もっとも、著作権侵害は親告罪、つまり権利者が訴えなければ立件されないという法律でもあります。だから、権利者に見つからなければ黙ってこっそりどんな替え歌でも作れます。そして、黙って替え歌ネタをしてたのが権利者にバレたとしても、権利者が「別にいいんじゃね?好きにすれば?」というスタンスのままならば罪には問われません。駄目!っていうのも権利ならばいちいち許可取るなこれはフリー素材なんだよ!って言うのも権利なのです。

「替え歌していい?」って聞かれたら「駄目」って言うけど、黙ってやってる分には知らんふりしとくよ!って権利者が言うのも、また一つの権利。

4)配信にまつわる問題

吉本の劇場配信においては、そもそも著作権フリーの楽曲しか使えないため、既存曲を流用した出囃子やBGMを差し替えて公演を行っています。

これも著作権の問題の一部なのですが、端的に言うとJASRACさんへの申請手続きの問題だったりします。最近問い合わせが多すぎるせいか、ちゃんと明記するようになったよ、JASRACさん。

このページからゲーム配信時の音楽利用云々も書いてあるので興味ある方はぜひ。

で、話を戻すと、今までの劇場での音楽使用とは別に手続きが必要で、かつ、替え歌のストリーミング配信においては権利者のストリーミング配信用許可が必須となってるところが、替え歌禁止の直接的な原因だと思うのですよ。ああ、権利者によっては「生の舞台みたいな基本映像に残らない形なら見なかったふりできるけどさ、ストリーミングとかで残ると見なかったふりできないじゃん?」ってパターンがあるわけ。

もう少しあけすけに言ってしまうと、ビデオグラム録音許諾不要かつ基本使用料無料の楽曲のみ使用する申請をして経費を抑えているので、替え歌とか既存曲とかの追加することで基本料が有料になるのをできるだけ避けたいというなんというか、うん、ね。
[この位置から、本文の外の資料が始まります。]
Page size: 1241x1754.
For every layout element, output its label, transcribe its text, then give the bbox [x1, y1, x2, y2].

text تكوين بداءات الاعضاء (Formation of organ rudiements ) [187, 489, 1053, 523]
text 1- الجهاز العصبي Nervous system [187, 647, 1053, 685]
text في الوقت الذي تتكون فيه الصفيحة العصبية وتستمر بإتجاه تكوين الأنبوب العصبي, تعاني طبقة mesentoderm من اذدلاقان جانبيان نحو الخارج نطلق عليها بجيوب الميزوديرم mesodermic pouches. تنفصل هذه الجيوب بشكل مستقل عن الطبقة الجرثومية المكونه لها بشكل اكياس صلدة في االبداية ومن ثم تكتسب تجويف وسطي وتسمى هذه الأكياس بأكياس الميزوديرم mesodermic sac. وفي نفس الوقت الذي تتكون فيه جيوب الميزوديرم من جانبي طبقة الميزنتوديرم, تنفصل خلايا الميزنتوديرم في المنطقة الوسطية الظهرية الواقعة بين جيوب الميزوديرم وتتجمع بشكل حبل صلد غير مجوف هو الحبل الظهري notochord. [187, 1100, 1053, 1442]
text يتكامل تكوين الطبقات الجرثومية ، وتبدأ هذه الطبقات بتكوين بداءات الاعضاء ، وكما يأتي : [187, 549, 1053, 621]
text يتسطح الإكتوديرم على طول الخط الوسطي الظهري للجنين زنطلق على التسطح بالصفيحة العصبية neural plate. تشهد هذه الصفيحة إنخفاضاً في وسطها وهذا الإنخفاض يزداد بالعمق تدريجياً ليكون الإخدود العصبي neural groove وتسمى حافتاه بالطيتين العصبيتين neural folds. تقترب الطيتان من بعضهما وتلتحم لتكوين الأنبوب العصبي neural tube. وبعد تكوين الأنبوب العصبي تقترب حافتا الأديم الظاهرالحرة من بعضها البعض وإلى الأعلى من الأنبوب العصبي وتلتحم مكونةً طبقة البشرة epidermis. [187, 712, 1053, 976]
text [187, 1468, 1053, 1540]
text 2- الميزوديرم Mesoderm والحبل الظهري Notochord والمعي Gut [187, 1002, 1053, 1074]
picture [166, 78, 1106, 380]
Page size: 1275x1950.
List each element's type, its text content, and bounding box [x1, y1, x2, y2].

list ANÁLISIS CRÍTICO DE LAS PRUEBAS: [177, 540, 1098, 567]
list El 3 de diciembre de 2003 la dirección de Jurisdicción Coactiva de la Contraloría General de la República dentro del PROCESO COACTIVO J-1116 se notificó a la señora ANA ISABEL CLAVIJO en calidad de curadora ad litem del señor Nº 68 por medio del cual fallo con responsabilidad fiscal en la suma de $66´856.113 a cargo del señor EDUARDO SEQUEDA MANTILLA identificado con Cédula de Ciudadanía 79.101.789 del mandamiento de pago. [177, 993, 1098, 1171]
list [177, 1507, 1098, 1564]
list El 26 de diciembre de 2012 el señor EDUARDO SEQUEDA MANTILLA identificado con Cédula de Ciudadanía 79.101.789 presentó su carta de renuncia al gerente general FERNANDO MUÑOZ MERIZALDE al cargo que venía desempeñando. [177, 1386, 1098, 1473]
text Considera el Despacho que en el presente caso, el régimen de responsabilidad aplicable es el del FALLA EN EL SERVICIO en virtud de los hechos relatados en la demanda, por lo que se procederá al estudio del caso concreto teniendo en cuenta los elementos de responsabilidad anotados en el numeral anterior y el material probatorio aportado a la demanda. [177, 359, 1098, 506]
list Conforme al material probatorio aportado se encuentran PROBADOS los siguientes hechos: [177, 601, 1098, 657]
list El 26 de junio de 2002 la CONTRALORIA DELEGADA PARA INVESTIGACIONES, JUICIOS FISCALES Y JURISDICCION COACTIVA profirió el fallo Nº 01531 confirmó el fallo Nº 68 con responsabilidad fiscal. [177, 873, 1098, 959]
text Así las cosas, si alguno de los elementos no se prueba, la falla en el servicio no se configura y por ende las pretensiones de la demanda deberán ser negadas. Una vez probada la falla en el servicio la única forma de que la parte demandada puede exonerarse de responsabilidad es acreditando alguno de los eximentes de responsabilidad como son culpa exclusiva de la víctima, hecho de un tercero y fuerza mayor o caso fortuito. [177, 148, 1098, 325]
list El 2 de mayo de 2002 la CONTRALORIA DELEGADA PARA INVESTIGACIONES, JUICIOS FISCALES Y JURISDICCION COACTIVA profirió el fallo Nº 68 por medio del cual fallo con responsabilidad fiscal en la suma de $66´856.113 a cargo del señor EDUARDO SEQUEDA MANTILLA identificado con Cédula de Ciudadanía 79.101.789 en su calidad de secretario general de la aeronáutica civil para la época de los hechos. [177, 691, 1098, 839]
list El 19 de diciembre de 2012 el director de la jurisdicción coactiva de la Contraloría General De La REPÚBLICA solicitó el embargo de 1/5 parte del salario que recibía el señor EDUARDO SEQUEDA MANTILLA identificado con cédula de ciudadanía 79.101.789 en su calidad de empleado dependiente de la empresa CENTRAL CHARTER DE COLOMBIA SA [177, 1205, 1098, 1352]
そういうのが見え透けるといいますか。うん、吉本も劇場はみんな赤字で頑張ってたりするしね。

カネがないって、色々回せなくなるんだ!あるところから回せるとは限らないんだ!(血反吐を吐きながら)

こっちの制約から見ると「3分クッキングのテーマを口で歌う替え歌ネタを【グレー】と言う理由」が明確になります。っていうのは、おもちゃの兵隊の観兵式自体は外国曲だからで、外国曲の使用においては原則ビデオグラム録音許諾が必要になるから。経費削減がめっちゃ頑張るけど、違法なことはしたくない吉本さんにおかれまして、割と面倒な案件なのは否めないです。

これ、無限大ホールのYoutubeチャンネルに3分クッキングの漫才が歌パート込みでアップされてるからクリアされてるんじゃね?と一瞬考えてしまったのですが、よく考えたらストリーミング配信においては1公演ごとに許可がいるんだった。ぶっちゃけ、あの曲自体に著作権がないので別に不要なんじゃないかな?と思いはするものの、J-WIDで検索しても出てこないので、判定不能=グレーってなる気持はよく分かる。すべての曲がJASRAC信託されてるわけじゃないし、そもそも著作権切れの曲や外国曲については載ってるわけないんだよ!!

余談ですが、配信のない劇場における音楽利用はこれまでも包括契約を結んで利用していた(から既存曲の出囃子も流せたし替え歌ネタもOKだった)と思われます。こっちの包括契約と、配信用の契約って別なんですよ(!)

まとめ)権利は守りたい、されども

芸人とて、他人の権利は守りたい。しかし、本歌取り的なものを使って笑いを取ることがあるものについて、制約が厳しいのも芸幅を狭めるわけで。

ということをいろいろ考えた上で、「配信時は歌ネタ・替え歌ネタ禁止」ルールを作ったんだろうなあということは察するにあまりあります。吉本も多分、こんな長期間に渡って(もしかすると恒久的に)配信ライブやるつもり無かっただろうね…コロナ時期の短期間のみのつもりだったんだろうね……。

んでもって、判断を誰がするか、あかんやつだった場合誰が責任を取る家で揉めたり芸人さんに不利益をかぶせるのが嫌なので、結果として「替え歌ネタ禁止」「BGMはすべてライブラリのフリー音源」になったんだろうなあと想像できてしまいます。

難しいですよね、著作権。でも、それを破っていいなんて言えないのが、著作権で保護されてるクリエイターの端くれ。